**ENTRIES SUPPLIED:**
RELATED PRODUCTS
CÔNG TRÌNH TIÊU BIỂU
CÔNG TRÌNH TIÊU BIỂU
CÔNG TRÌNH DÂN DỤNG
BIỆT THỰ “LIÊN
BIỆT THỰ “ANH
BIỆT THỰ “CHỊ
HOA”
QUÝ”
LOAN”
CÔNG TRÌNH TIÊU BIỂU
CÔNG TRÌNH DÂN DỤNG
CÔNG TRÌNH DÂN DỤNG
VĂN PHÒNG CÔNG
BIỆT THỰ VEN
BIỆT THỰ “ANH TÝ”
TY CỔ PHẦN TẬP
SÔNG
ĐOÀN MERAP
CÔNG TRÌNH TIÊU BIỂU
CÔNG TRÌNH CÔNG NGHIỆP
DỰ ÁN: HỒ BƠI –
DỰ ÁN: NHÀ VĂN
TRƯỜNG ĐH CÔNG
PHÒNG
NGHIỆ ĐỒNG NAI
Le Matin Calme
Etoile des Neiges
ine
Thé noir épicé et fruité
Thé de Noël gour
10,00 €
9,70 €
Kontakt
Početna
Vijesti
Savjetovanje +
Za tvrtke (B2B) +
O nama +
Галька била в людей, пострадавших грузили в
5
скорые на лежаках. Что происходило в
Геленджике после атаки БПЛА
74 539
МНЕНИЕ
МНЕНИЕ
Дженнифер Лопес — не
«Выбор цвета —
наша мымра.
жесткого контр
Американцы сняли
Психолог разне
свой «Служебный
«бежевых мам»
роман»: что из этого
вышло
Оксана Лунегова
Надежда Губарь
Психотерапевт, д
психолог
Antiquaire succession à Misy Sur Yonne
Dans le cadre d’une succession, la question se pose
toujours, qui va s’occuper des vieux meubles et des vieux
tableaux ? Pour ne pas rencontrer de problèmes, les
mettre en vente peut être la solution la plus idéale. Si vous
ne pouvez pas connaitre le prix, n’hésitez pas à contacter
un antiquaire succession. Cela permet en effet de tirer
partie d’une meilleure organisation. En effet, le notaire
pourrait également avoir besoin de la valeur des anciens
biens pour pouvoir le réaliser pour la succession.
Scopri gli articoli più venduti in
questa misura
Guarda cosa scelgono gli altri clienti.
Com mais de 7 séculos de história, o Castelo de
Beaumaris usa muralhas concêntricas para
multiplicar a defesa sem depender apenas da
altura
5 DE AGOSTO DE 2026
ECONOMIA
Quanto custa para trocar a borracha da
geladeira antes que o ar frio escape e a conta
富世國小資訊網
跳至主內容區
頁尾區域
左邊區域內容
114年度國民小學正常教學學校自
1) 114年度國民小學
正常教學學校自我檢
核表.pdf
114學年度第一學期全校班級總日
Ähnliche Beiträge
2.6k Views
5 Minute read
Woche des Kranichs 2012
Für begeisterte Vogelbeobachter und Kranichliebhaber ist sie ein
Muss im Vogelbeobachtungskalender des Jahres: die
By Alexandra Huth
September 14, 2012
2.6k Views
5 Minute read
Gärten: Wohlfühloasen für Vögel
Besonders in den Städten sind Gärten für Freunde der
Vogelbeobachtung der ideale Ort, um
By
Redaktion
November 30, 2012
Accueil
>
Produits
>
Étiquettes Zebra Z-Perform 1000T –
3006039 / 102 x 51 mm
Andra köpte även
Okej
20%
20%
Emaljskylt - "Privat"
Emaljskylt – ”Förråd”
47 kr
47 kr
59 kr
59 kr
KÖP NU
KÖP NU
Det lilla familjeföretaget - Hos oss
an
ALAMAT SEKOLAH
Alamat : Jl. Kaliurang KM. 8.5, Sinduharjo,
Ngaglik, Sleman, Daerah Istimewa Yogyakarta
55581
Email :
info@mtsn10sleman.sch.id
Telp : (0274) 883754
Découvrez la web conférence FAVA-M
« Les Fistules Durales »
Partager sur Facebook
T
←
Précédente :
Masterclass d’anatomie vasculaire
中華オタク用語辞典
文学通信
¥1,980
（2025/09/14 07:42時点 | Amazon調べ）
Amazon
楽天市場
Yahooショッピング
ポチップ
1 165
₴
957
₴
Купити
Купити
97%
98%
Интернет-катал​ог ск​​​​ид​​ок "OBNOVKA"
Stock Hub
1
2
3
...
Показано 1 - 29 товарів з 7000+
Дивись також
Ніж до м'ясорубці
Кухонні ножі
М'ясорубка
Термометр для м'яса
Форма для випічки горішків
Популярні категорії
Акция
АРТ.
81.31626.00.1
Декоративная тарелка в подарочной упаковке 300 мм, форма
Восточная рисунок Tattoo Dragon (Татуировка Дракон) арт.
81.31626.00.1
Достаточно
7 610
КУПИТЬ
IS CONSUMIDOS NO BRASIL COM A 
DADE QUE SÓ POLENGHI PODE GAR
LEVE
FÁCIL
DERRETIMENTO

**WORK INSTRUCTION:**
Within the material above, how many lines include the string "para"? Give only the number.

**FINISHED EXERCISE:**
2